Data listing START

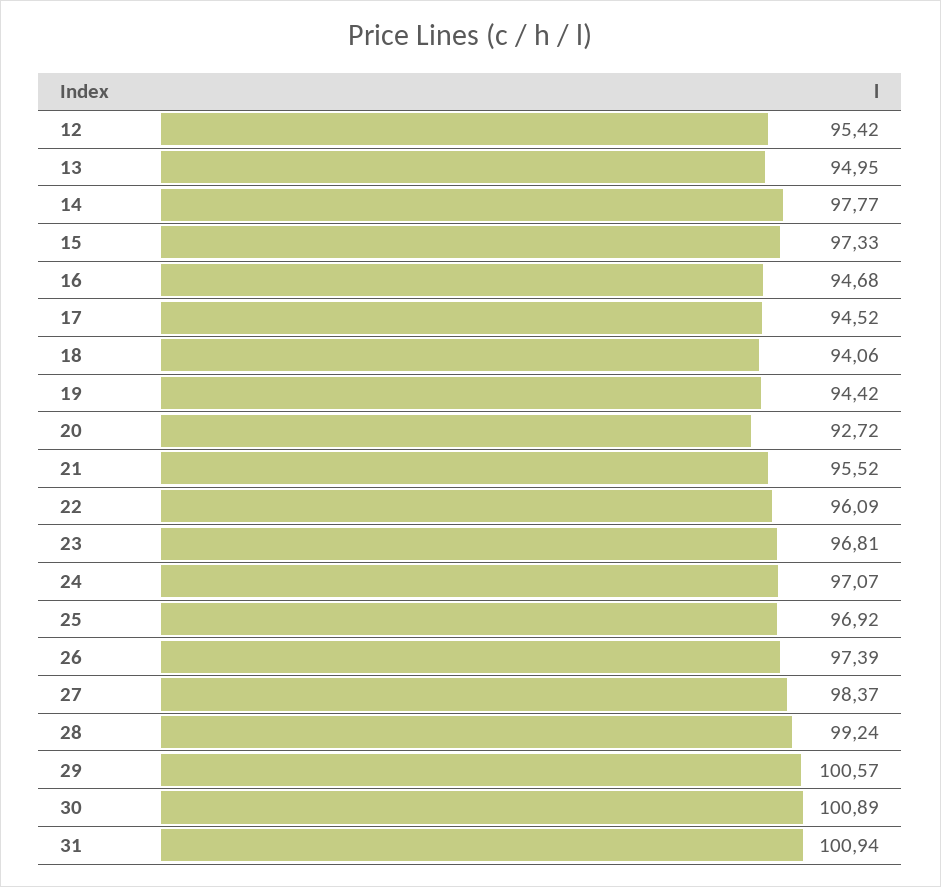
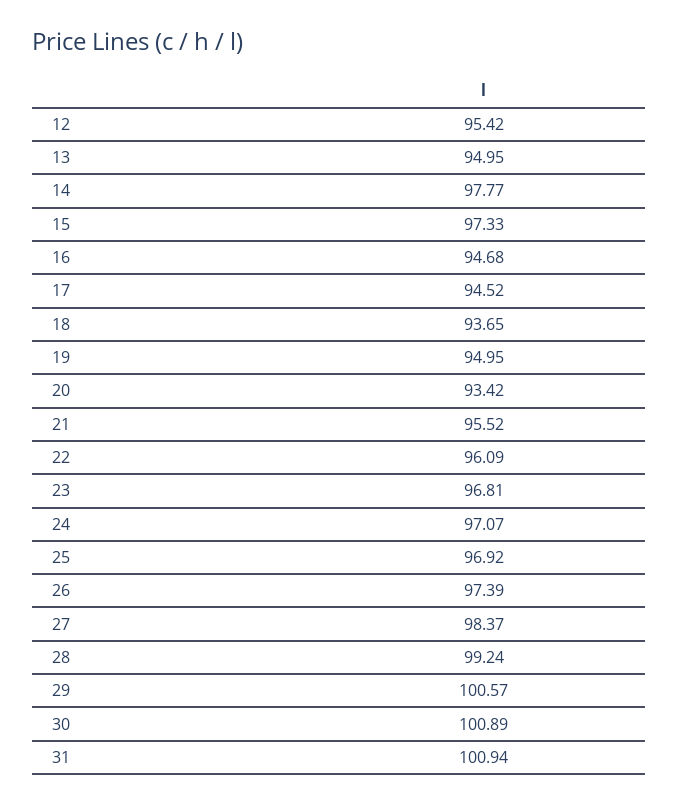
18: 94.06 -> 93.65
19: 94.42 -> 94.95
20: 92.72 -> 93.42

Data listing END
Data listing START

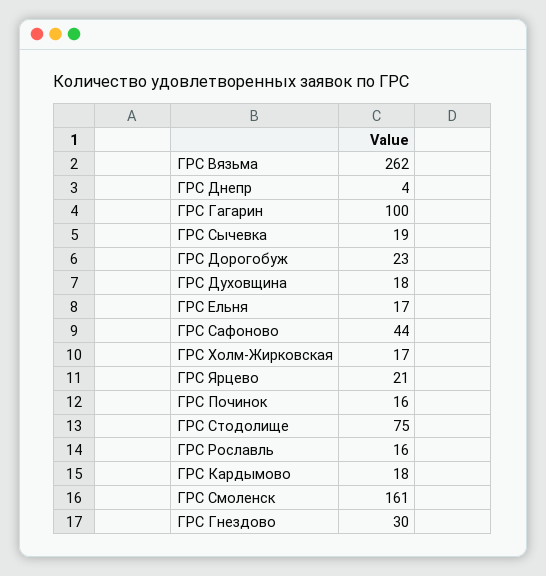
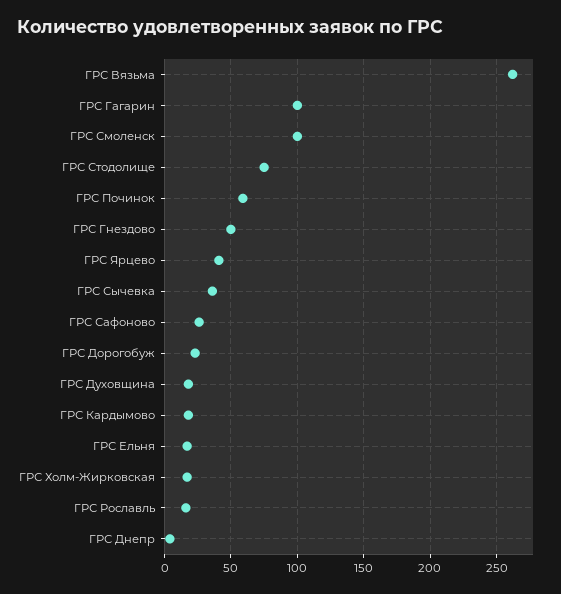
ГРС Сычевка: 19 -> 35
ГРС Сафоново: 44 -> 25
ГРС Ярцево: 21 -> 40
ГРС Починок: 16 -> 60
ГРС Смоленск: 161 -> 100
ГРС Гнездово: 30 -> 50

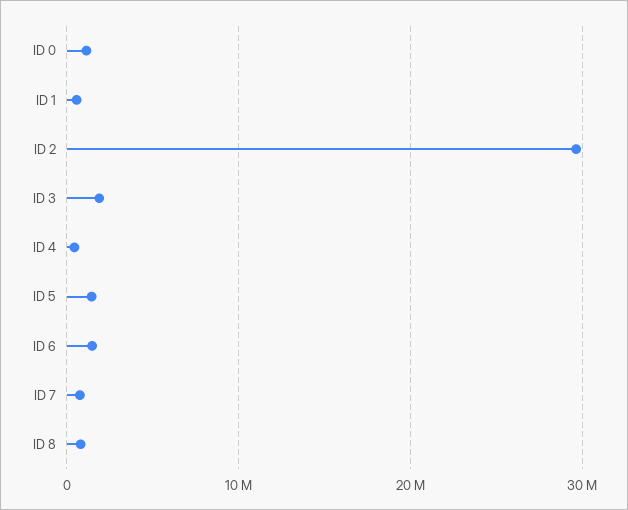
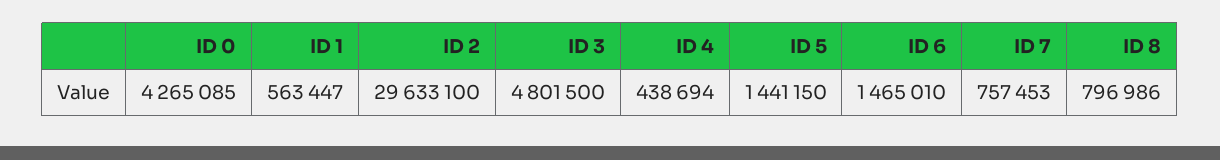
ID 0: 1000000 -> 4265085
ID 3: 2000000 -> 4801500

Data listing END

• To do:
Print exactly the lines above that run from the one with "ГРС Гнездово: 30 -> 50" down to the one with "ID 3: 2000000 -> 4801500", and omit the pictures.

• Answer to the exercise:
ГРС Гнездово: 30 -> 50

ID 0: 1000000 -> 4265085
ID 3: 2000000 -> 4801500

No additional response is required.